Rijndael gets first commercial backing

Belgian mathematicians set the standard for future computer security
Written by Will Knight, Contributor

A new international standard for securing digital information was announced Monday and shortly afterwards received its first commerical endorsement from Irish computer security specialists Baltimore.

A Belgian cipher, or mathematical problem, called Rijndael after its creators Vincent Rijmen and Joan Daemen from the Katholieke Universiteit Leuven, was chosen Monday to be the fundamental building block for the next generation of cryptographic technologies.

The US commerce department's National Institute of Standards and Technology (NIST) chose Rijndael from hundreds of entries to a competition announced in January 1997 as the new symmetric mathematical problem on which to base the new Advanced Encryption Standard (AES).

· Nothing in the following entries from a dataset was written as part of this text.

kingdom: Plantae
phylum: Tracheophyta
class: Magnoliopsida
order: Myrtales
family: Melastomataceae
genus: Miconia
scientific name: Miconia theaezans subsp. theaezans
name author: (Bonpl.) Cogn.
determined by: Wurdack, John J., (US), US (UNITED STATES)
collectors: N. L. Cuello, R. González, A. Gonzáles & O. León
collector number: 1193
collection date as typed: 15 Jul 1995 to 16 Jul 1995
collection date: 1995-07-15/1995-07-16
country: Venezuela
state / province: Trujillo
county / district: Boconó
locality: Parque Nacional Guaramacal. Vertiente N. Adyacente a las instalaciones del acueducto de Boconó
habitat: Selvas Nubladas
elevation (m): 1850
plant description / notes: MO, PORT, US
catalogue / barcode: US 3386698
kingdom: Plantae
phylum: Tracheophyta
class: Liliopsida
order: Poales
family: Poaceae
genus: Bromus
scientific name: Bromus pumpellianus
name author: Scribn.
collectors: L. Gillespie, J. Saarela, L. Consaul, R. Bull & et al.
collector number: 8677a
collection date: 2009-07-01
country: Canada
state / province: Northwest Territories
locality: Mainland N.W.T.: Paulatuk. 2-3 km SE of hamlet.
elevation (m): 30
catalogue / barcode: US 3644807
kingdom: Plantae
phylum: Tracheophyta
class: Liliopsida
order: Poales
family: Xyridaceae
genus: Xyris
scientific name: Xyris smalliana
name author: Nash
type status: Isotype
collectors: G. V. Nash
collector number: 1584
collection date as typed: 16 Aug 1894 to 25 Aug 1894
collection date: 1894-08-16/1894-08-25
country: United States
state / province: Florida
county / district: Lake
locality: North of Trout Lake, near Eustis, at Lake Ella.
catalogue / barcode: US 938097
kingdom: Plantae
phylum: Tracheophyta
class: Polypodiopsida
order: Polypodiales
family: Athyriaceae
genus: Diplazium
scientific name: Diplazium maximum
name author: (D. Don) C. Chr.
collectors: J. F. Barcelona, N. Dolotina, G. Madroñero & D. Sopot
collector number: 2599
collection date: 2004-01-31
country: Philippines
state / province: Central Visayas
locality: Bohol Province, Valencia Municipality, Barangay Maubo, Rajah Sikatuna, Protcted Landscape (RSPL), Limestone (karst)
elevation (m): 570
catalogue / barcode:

This will replace the current Data Encryption Standard (DES), because this is now considered vulnerable to attack due to the limited complexity of the underlying mathematical problem.

Shortly after the winner of the AES contest was revealed Rijndael gained commercial recognition when Baltimore Technologies, which provides commercial security solutions using encryption, announced that all of its products will use the algorithm. The first will be available next week.

Mathematical problems are fundamental to the modern use of encryption because they enable two parties to communicate in private without exchanging keys by employing mathematically linked "public" and "private" keys. It is therefore vital to the security of any cryptosystem that the underlying mathematical algorithm is robust. For an encryption standard to be acceptable to companies and ordinary computer users, it is also important that the central algorithm is efficient and can be calculated quickly using minimal processing power.

AES will be used to establish new standards for conducting Internet commerce transaction and exchanging critical information securely and privately. The three and a half years of testing by NIST have, therefore, been important to establishing faith in the new standard.

"The thorough testing process for the AES should increase public confidence and eliminate suspicion of trapdoors or hidden weaknesses in the Rijndael algorithm," said Baltimore Technologies' senior cryptographer William Whyte. "This will help not only interoperability, but the credibility of cryptography as a whole."

The other shortlisted algorithms for AES were called MARS, RC6, Serpent, and Twofish.